_Excerpted passage_
Auburn’s visit to Clemson on Saturday night was billed as a showcase between two unproven starting quarterbacks. It ended up being a defensive slugfest with far fewer dazzling throws than crunching hits. Clemson held off Auburn, 14–6, to clear the first big hurdle in its national championship defense and move to 2–0 in advance of a showdown with Heisman Trophy frontrunner Lamar Jackson and Louisville at Papa John’s Cardinal Stadium next week.
A week after he made easy work of Mid-American Conference bottom feeder Kent State in a 56–3 win, Clemson quarterback Kelly Bryant leveled up to face an Auburn defensive line that should grind most SEC opponents to dust this season even without Carl Lawson and Montravius Adams. Auburn really got after Bryant, but he remained poised in the face of heavy pressure, accounting for 240 total yards (181 passing on 19-of-29, 59 rushing on 19 carries) and three touchdowns.
The game turned on one key sequence near the end of the first half, in which Bryant headed to the sideline with an apparent shoulder injury and was replaced by redshirt freshman Zerrick Cooper. Bryant returned the next series to orchestrate a 12-play, 88-yard march capped by a three-yard touchdown run on second and goal. On the TD, Bryant deftly received the snap, pivoted to his left and darted up the middle to put Clemson up 7–6 heading into the half, but Bryant was just getting started.

_Task list_
• a. List every player named in the game recap.
• b. According to the game recap, how many plays and yards made up the drive that put Clemson ahead 7–6 at halftime?

_Study material_
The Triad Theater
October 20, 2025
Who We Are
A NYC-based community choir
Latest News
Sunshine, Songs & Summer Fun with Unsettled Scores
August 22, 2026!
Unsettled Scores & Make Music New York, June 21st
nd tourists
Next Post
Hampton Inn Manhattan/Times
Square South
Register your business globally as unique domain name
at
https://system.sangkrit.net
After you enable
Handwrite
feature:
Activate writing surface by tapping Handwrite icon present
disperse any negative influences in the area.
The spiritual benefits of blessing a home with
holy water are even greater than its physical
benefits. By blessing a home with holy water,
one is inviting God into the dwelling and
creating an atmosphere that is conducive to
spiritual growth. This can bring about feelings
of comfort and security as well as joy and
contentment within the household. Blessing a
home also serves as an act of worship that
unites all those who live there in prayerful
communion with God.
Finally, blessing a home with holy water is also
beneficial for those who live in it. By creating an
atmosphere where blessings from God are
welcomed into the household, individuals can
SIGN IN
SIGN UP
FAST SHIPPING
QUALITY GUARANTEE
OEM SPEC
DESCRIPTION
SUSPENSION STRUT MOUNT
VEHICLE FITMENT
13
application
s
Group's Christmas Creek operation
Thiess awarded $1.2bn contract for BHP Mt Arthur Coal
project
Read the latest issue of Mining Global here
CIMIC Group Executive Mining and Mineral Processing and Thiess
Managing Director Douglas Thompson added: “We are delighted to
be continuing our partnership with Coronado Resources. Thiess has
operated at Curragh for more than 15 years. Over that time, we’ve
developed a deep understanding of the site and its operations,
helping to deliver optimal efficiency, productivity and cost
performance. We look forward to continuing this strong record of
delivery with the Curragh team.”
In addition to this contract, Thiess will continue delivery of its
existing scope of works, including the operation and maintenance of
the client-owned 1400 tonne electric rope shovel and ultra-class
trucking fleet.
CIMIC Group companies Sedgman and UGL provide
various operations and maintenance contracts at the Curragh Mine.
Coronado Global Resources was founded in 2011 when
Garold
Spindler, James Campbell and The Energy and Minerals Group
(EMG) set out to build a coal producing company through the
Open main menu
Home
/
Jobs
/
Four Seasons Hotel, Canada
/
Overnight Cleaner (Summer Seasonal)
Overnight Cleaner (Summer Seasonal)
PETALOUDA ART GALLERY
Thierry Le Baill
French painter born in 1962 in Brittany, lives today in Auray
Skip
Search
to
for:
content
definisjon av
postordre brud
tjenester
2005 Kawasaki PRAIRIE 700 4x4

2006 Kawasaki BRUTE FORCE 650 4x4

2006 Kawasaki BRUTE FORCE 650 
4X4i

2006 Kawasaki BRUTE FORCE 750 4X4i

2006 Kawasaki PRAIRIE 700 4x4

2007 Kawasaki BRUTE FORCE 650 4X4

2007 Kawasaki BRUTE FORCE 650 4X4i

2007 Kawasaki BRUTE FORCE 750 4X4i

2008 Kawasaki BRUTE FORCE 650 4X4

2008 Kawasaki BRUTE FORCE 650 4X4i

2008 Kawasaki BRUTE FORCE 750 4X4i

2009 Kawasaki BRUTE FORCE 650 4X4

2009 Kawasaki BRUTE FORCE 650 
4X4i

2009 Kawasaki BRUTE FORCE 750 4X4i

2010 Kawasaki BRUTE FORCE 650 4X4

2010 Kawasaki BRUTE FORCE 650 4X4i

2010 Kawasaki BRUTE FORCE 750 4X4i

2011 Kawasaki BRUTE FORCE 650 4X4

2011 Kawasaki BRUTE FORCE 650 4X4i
--
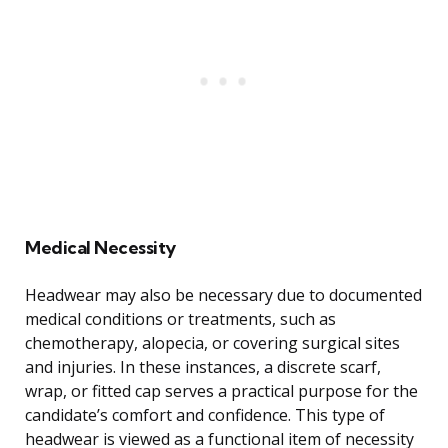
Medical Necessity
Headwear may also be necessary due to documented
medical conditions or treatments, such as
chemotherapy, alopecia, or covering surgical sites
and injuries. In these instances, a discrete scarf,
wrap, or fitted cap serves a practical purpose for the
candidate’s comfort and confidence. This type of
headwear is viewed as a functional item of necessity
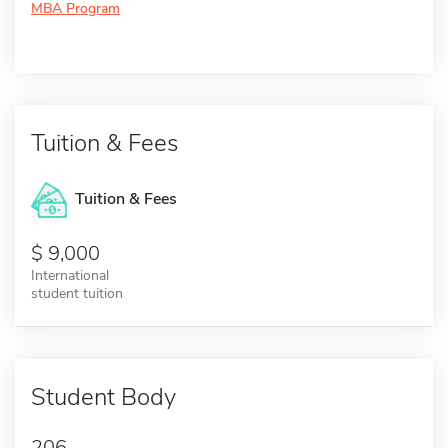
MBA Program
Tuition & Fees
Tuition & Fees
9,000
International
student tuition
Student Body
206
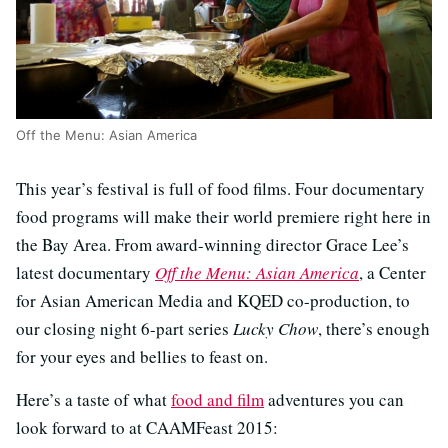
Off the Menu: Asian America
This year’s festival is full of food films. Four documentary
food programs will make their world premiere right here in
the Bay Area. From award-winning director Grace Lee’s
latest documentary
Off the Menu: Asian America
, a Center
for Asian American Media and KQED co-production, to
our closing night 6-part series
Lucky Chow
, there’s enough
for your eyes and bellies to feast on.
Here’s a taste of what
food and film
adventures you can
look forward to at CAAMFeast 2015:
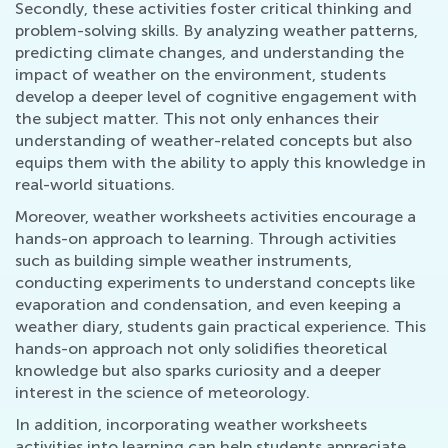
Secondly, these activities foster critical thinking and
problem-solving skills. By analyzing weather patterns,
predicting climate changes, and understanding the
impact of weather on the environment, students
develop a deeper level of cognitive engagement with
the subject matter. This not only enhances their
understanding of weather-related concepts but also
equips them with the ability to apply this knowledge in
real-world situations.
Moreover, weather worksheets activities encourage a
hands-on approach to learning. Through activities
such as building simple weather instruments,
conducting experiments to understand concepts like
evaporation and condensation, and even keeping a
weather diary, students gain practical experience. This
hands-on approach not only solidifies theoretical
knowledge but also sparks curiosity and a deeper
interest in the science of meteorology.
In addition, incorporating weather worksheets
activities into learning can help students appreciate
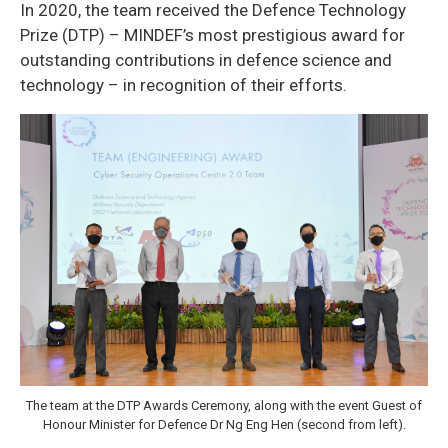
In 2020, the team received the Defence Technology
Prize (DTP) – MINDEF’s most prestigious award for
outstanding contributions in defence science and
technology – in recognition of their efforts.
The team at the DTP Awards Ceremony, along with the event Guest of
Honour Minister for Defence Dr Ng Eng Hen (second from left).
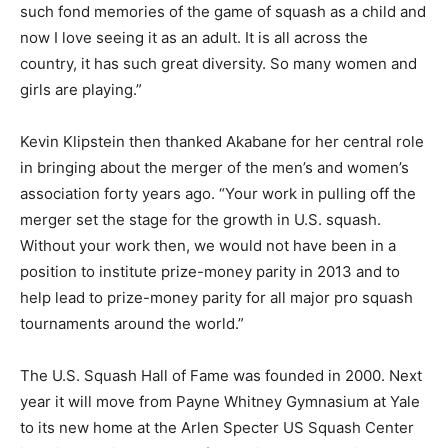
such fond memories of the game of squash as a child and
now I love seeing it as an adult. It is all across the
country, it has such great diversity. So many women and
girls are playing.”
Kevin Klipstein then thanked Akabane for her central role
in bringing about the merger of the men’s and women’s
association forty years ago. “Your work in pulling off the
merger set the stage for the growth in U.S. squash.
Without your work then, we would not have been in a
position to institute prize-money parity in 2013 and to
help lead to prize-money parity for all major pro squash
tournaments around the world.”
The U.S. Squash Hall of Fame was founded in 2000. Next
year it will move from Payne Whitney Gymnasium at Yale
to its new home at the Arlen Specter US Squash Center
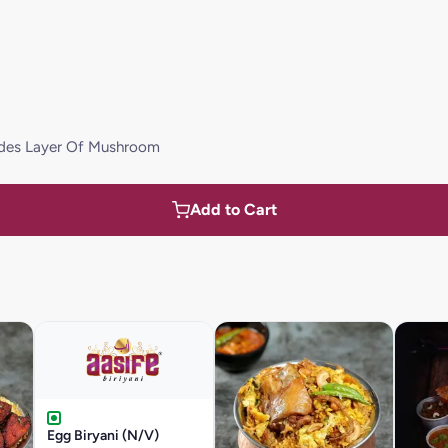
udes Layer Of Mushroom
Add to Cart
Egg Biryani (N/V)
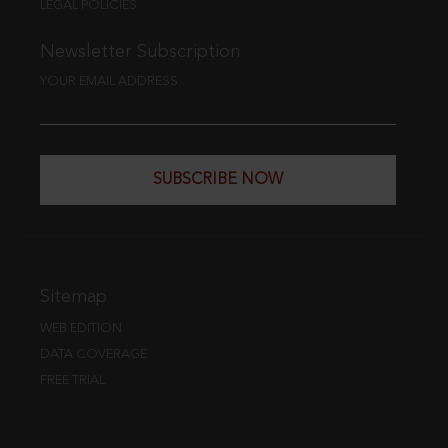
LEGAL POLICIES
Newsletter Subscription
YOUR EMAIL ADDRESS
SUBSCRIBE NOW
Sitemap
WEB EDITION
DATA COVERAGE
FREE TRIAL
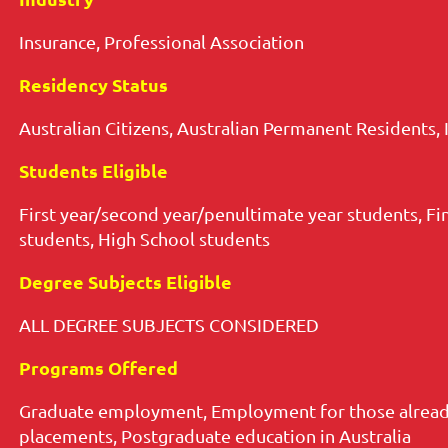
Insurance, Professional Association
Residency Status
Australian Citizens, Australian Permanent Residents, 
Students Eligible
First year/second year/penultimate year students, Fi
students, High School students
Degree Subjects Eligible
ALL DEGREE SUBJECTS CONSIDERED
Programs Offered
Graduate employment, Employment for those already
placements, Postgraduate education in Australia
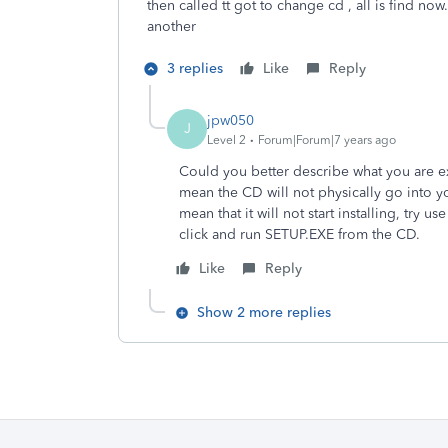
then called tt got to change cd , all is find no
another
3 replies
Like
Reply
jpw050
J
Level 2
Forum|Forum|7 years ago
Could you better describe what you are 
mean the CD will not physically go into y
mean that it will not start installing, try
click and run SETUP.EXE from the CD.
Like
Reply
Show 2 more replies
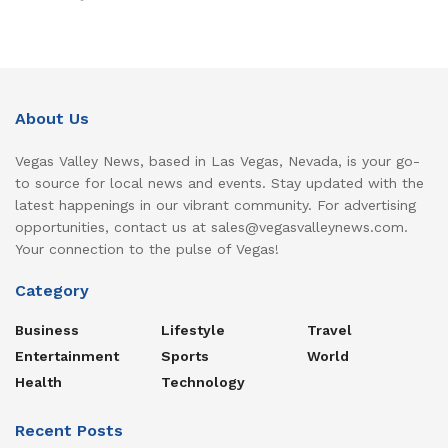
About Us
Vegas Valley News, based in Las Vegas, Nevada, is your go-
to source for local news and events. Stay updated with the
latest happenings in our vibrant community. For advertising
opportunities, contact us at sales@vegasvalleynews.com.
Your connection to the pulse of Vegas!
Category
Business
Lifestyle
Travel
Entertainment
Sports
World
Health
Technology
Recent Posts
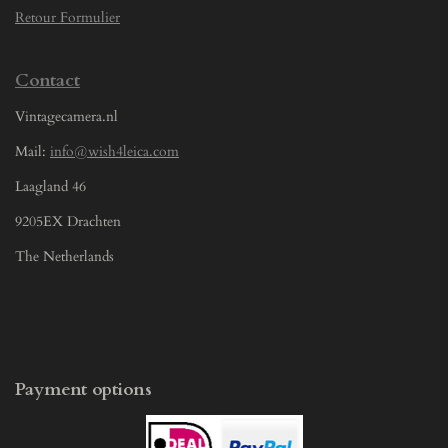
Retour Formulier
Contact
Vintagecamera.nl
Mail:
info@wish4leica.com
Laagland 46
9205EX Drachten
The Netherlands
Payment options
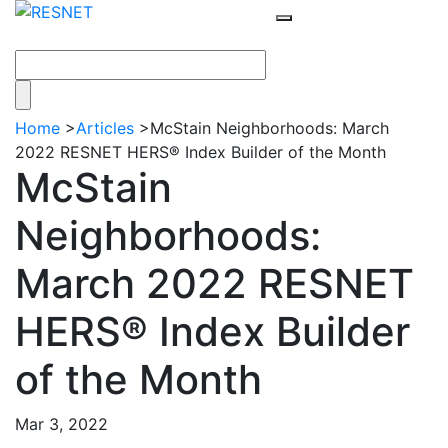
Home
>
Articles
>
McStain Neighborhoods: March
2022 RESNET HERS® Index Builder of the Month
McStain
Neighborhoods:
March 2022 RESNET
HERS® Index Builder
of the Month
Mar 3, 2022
==
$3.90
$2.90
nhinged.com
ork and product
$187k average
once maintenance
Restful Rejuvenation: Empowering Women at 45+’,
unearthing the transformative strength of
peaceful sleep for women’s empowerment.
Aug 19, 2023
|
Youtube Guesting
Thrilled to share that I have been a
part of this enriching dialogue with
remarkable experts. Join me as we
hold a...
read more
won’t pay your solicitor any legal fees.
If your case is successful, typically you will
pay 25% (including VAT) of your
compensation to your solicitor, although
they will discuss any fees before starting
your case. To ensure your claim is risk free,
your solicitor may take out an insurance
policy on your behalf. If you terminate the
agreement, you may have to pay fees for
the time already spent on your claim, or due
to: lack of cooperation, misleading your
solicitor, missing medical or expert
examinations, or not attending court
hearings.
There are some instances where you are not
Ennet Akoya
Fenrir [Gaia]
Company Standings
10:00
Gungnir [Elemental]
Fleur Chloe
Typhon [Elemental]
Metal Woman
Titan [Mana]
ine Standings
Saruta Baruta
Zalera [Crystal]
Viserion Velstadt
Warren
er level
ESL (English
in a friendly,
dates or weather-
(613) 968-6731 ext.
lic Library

_Task-by-task answers_
• a. Lamar Jackson, Kelly Bryant, Carl Lawson, Montravius Adams, Zerrick Cooper

• b. 12 plays and 88 yards